Wäre es möglich 2 pcs miteinander über eine displayschnittstelle zu verbinden und eine direkte kommunikation zwischen beiden zu gewährleisten. 
Was wäre dafür notwendig? Umprogrammierung der Treiber? 
Ist es elektrisch überhaupt möglich das die GPU schlicht die Daten der CPU vom pcie einfach weitergibt? 
Dadurch könnte man mithilfe ungenutzter Ports eine extrem schnelle Verbindung schaffen die nicht gleich teure 10Gbit Netzwerkkarten und glasfaser vorraussetzt, zumindest für kürzere entfernungen (bis 10m ohne repeater hdmi).


----------



## Ap0ll0XT (30. Januar 2016)

*AW: Datenübertragung durch HDMI/ DVI/ DP*

Nein das funktioniert nicht. Die einzige logische Möglichkeit wäre Ethernet über HDMI ab 1.4. Dies setzt aber auch vorraus, das beide Geräte über den Grafikport Ethernet (HEC) verfügen und dieses auch frei programmieren lassen. Aber das lohnt im Grunde überhaupt nicht, da HEC meines aktuellen Kenntnisstandes nur 100 MBit/s hat, die über ein passendes spezielles HDMI-Kabel drüber gehen. Da kann man dann auch eine klassische Ethernet-Verbindung nehmen. HEC ist nur dafür erfunden worden, um HT-Geräte einfacher zu vernetzen. Z.B. einen Receiver (DVB-S/-C/-T) mit Netzwerkanschluss an einen Smart-TV anschließen und dieser Receiver stellt das Internet über den HDMI-Port dem Fernseher zur Verfügung. Oder das man mit einer Fernbedienung (z.B. Fernsheher) den Receiver, BluRay-Player etc. bedienen kann.

Da die Geräte aber flächendeckend bis heute dieses Zusammenspiel nicht einwandfrei beherrschen, ist dieser ganze Kram mehr als nutzlos. Habe selber schon einige Geräte zurückgehen lassen müssen, weil dieser Quark nicht richtig funktioniert.

DVI und DisplayPort bieten in den Spezifikationen nicht einmal so ein Feature, da diese Anschlüsse fast ausschließlich im PC-Bereich ihren Einsatz finden. PC's sind im Regelfall sowieso entweder über Ethernetkabel oder WLAN vernetzt.
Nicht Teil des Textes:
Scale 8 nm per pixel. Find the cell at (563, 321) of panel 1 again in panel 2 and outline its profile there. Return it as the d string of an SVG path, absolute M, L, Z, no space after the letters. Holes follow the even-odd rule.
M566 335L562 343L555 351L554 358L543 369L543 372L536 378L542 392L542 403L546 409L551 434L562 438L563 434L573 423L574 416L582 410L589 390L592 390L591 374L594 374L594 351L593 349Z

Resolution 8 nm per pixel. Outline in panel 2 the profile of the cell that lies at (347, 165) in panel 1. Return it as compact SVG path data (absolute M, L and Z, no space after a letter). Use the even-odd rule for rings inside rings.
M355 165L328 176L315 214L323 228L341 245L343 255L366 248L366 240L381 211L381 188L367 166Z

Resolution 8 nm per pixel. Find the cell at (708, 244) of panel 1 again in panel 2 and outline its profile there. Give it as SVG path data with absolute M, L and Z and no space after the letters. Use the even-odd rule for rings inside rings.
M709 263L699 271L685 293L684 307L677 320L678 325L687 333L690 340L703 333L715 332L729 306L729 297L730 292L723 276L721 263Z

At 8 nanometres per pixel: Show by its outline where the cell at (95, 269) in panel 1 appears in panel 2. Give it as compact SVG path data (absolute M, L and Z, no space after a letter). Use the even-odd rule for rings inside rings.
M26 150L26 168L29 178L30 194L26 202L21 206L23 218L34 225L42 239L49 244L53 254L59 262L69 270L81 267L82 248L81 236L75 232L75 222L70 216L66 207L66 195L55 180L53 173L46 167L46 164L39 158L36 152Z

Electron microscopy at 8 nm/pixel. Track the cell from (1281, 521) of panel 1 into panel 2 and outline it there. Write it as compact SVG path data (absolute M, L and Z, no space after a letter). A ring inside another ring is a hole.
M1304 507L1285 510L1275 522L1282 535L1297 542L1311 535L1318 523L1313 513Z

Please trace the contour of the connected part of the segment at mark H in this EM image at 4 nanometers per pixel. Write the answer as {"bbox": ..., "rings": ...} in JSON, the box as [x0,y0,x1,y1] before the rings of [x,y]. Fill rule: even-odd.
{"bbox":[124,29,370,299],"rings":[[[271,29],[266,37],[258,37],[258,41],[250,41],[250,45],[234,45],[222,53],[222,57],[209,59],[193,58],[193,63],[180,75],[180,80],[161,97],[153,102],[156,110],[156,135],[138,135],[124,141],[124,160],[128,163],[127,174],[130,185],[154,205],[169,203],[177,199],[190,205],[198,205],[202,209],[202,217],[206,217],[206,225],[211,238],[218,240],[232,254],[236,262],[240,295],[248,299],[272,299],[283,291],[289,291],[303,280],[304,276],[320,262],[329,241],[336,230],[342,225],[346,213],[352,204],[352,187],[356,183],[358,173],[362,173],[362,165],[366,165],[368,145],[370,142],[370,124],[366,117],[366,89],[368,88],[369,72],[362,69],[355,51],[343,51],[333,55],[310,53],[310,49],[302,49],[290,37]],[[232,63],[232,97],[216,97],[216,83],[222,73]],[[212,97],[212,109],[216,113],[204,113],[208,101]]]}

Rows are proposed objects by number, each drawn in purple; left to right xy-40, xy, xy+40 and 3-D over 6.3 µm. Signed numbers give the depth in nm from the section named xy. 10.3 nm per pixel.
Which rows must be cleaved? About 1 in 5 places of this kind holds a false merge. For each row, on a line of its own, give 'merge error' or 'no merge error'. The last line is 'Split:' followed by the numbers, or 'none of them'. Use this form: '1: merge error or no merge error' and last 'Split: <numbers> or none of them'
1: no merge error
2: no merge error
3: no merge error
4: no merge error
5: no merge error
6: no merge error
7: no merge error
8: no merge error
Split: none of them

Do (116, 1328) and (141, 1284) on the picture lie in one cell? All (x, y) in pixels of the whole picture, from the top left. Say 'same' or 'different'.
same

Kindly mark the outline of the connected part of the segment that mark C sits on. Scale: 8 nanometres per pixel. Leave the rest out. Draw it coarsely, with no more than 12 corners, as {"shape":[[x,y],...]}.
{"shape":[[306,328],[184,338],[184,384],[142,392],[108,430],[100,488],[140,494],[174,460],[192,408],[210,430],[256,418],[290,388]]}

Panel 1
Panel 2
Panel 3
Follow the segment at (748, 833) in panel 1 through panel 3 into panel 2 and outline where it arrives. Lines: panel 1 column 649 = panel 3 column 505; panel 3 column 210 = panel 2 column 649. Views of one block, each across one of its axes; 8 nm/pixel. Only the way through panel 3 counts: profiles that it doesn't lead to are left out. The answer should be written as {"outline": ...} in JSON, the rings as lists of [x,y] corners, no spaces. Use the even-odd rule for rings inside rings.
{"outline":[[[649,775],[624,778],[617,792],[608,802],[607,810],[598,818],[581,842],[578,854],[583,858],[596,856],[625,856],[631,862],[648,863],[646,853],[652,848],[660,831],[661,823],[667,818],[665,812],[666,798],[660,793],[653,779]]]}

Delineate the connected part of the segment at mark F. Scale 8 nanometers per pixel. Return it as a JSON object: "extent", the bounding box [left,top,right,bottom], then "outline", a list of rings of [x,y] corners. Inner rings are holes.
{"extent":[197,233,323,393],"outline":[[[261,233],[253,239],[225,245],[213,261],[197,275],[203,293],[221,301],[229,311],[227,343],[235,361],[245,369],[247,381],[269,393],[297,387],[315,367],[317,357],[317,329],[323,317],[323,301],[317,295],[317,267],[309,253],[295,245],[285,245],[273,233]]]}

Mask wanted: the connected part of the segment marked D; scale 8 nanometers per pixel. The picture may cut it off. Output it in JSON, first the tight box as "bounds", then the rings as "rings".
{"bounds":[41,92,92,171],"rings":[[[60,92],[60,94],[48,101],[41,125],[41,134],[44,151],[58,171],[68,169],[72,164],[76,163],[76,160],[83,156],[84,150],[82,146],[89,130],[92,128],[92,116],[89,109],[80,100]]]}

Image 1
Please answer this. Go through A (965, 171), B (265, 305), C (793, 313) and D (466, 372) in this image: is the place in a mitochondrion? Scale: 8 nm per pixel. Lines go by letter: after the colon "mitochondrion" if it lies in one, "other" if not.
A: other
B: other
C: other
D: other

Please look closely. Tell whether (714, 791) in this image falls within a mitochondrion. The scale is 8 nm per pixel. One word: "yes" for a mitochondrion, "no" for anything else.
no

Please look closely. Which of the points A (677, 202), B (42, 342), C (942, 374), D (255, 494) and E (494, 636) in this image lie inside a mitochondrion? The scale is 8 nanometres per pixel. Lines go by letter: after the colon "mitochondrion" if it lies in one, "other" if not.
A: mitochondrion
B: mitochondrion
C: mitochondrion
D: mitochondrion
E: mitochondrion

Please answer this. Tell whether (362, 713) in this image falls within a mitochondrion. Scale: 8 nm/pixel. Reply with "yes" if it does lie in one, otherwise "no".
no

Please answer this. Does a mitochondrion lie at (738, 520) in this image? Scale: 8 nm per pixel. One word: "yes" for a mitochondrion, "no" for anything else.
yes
Und die Geräte, die nicht vernetzt sind, sollen auch nicht vernetzt werden.

Wenn du also die Datenraten brauchst, dann ist eine entsprechende Ethernet-Karte das sinnvollste. DP 1.3 ist mit ~26 GBit/s  sehr schnell. Dagegen kommt nur eine 40GBase mit QSFP an. Die kosten aber 400+ € aufwärts. Eine 10 GBit-Karte mit RJ45 biste auch schon bei 200+ €. Preis-/Leistungstechnisch bietet also 1GBit/s mit riesigem Abstand den besten Kompromis. Bei Datei-Übertragung bringt das ganze eh nur etwas, wenn man SSD's nutzt. Denn ein GBit/s (128 MByte/s) kratzt da schon nah an der HDD-Grenze. 1 GBit/s ist also ohne Störungen mindestens halb so schnell wie ein aktuelles Seagate Desktop Modell. Die Geschwindigkeit sollte also problemlos ausreichen. Zumindest mir fällt da jetzt kein vernünftiger Grund ein, warum man mehr bräuchte. Es sei denn man betreibt einen Server mit Millionen Zugriffen die Stunde. Aber den sollte man sich eher mieten. Zuhause macht das ganze keinen Sinn und wird nur unnötig teuer.


----------